Work required
Retrieve all lines below that have the string "center".

Exercise input
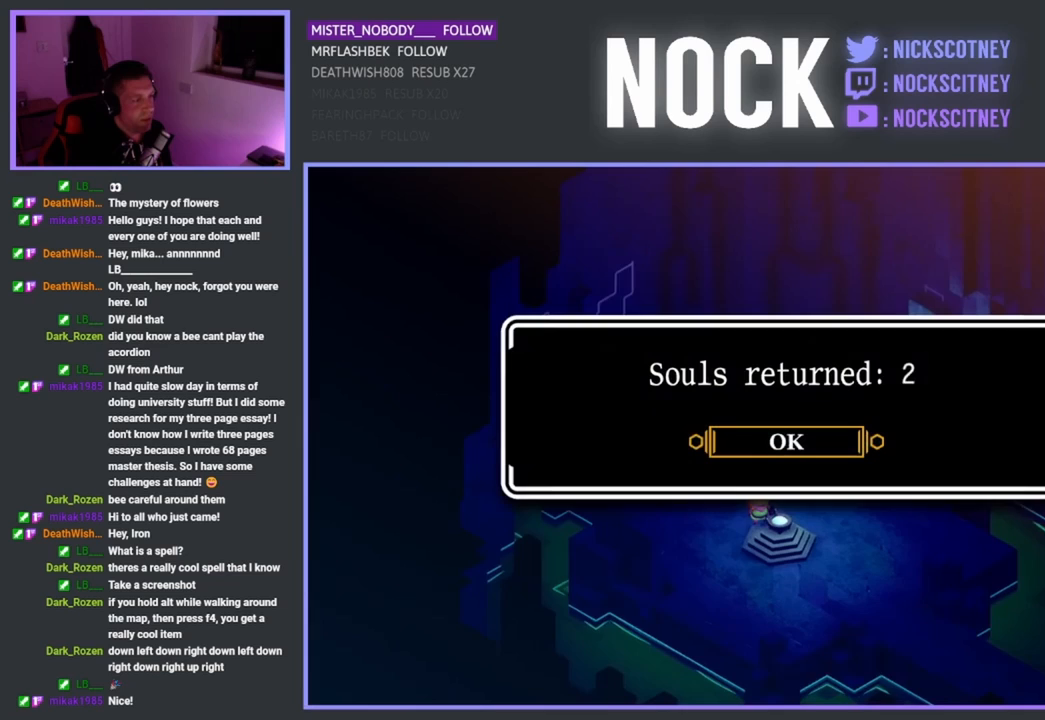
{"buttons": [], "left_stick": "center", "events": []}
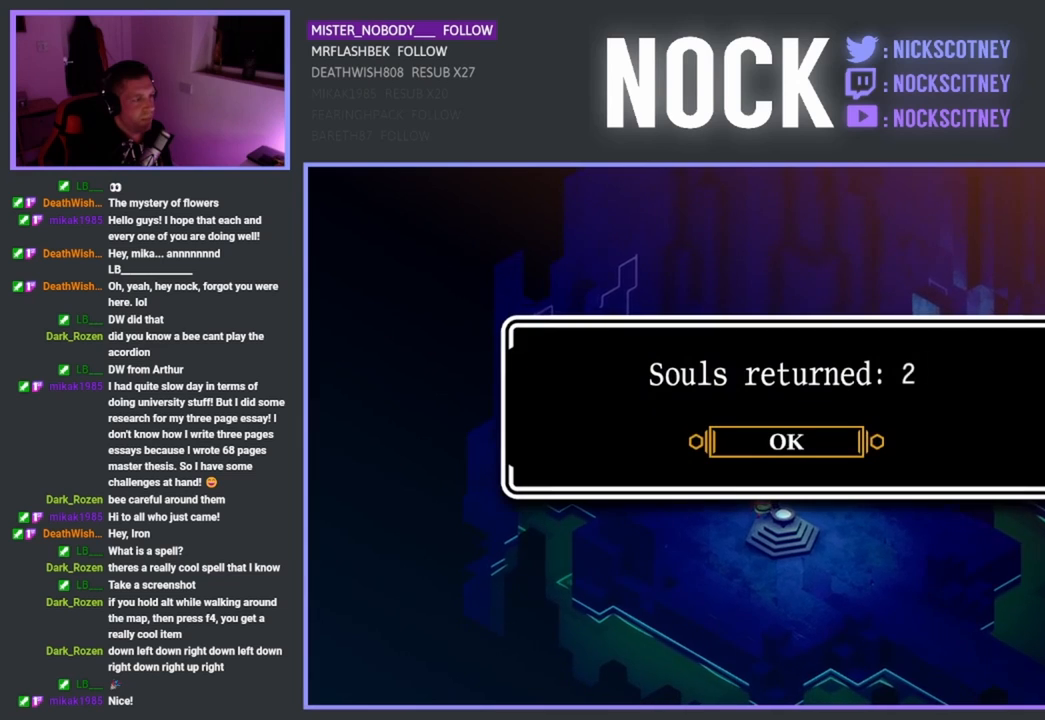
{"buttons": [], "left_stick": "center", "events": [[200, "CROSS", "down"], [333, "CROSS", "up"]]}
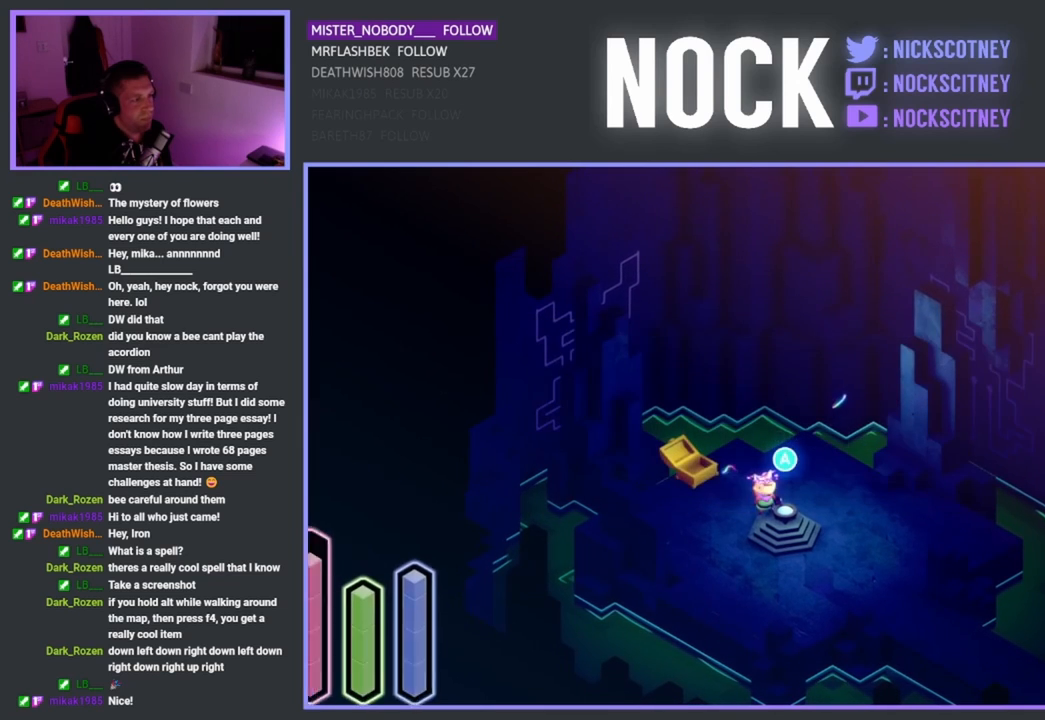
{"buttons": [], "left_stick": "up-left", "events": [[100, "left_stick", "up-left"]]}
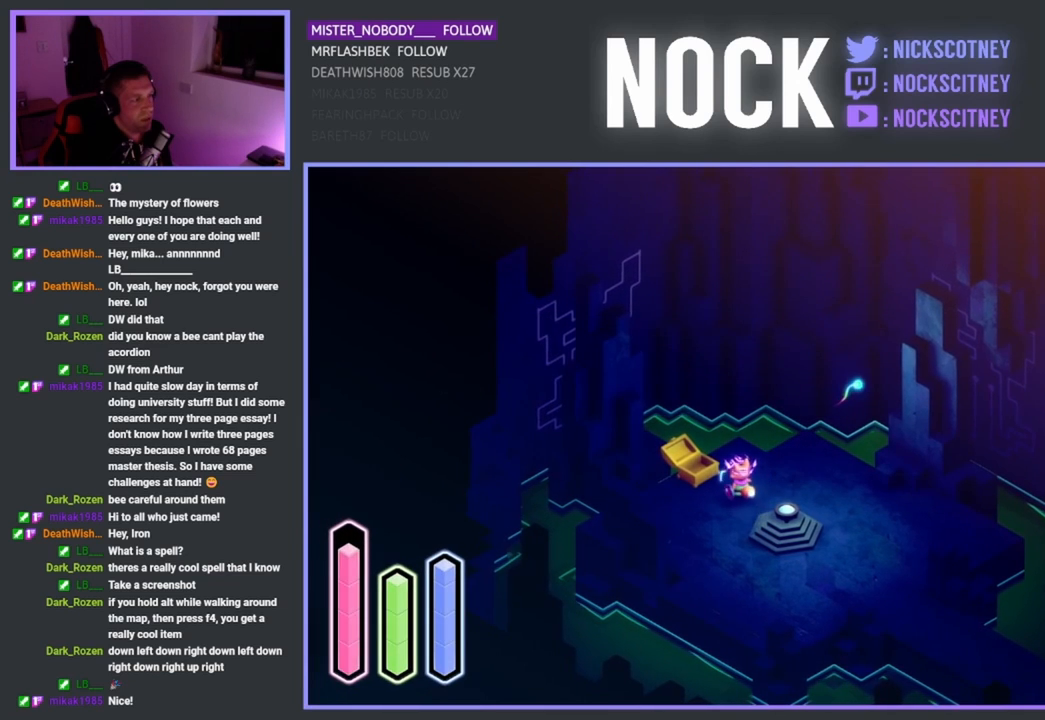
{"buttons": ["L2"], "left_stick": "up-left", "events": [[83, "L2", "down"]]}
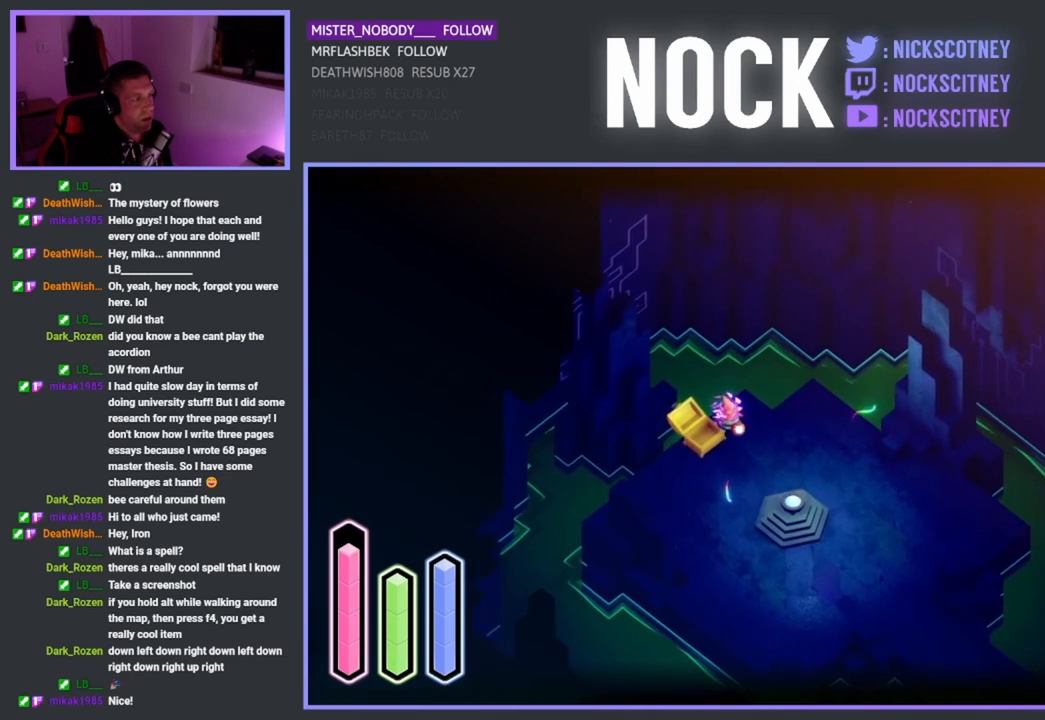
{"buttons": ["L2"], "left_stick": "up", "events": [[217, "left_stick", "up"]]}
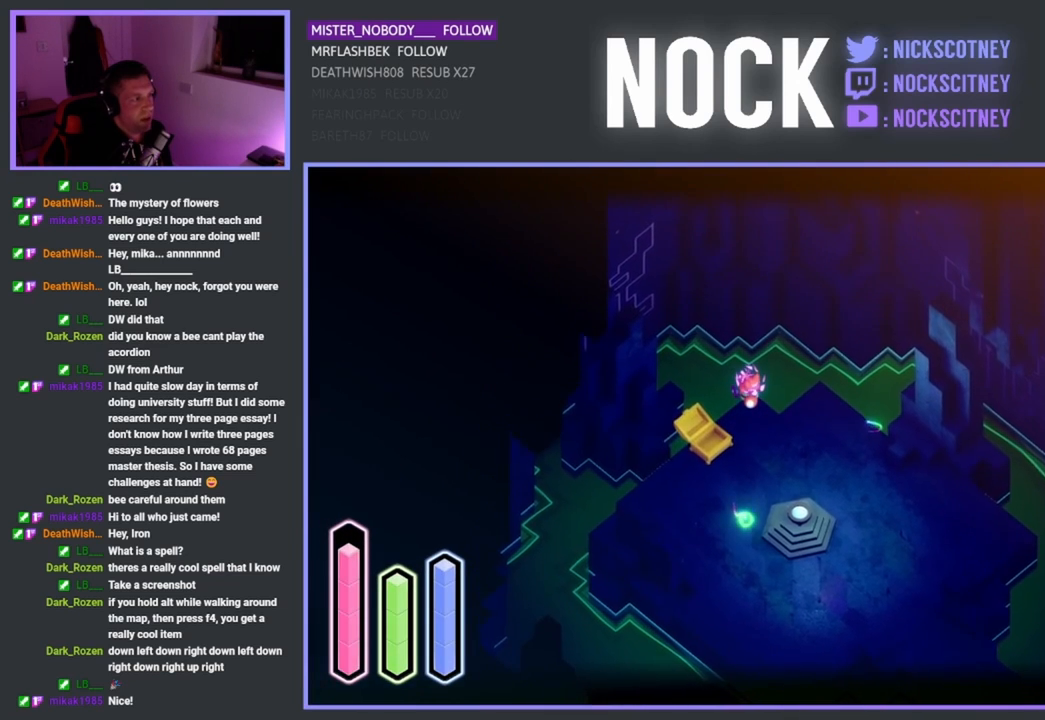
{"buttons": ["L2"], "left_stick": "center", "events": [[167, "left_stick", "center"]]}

Answer section
{"buttons": [], "left_stick": "center", "events": []}
{"buttons": [], "left_stick": "center", "events": [[200, "CROSS", "down"], [333, "CROSS", "up"]]}
{"buttons": ["L2"], "left_stick": "center", "events": [[167, "left_stick", "center"]]}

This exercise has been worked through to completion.